Since the launch of Sabai in mid-2019, the company has also started offering “repair without replacement” to further reduce the environmental cost of furniture production and shipping. “Our approach has always been to try to examine sustainability in the most comprehensive way possible,” says Phantila Phataraprasit, co-founder of the company with Caitlin Ellen.

But most businesses can’t just flip a switch and change their supply chain overnight. For Samsonovich, the biggest challenge is managing the expectations of customers who are spoiled by the convenience of online shopping and the affordability of fast furniture sites like e-commerce giant Wayfair. Professor Scheller-Wolf also believes the ball is in the consumer’s court. “It depends on what we furniture buyers are willing to pay,” he says. “If we decided that we were willing to pay for more durable furniture, the industry would act to serve that.

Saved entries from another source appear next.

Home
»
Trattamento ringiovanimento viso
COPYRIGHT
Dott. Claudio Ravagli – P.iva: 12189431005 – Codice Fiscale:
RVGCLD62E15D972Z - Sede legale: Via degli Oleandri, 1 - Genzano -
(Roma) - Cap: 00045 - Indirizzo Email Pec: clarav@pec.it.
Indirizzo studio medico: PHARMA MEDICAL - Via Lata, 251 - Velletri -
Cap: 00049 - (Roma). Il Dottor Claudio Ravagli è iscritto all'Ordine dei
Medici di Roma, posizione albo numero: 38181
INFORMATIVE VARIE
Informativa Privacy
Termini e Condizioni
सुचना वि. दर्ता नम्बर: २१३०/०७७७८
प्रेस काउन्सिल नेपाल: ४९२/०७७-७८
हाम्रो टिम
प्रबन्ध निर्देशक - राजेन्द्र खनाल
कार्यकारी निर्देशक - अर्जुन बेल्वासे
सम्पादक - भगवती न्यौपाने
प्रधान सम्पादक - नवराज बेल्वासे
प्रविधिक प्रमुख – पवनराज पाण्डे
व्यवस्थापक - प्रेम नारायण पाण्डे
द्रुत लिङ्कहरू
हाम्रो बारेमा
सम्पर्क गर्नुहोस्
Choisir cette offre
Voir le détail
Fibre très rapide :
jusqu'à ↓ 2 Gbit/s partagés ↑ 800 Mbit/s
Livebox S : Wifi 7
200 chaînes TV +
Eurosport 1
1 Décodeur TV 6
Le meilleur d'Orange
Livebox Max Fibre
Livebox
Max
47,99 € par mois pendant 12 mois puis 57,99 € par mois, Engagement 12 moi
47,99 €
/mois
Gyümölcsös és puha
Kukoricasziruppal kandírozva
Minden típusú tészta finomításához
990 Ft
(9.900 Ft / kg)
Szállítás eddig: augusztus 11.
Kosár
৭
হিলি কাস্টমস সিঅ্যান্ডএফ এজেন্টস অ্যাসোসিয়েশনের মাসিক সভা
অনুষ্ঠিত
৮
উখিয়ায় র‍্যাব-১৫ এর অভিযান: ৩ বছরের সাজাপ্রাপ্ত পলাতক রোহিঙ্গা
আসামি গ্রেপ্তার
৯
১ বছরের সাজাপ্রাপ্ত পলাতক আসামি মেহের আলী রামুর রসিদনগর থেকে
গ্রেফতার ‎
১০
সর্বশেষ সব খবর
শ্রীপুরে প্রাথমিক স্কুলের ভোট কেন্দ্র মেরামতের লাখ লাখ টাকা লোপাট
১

That’s not to say the rest of the world can’t help us get there. Scheller-Loup believes that global supply chain issues that are choking many industries, including home furnishings, could lead to increased production in the United States – and structural changes in domestic transportation. “This is the time when we could take a step back and think about how we want to get freight to this country over the next 20 to 30 years,” he says. Electric vehicles are a solution, but where he sees the real potential is in the country’s rail and river network. “If we move towards a water-based or rail-based transportation network, the [carbon] the footprint would decrease a lot, ”he says. “I’m optimistic, this is the kind of thing that can lead to change because business and society see there is a need.”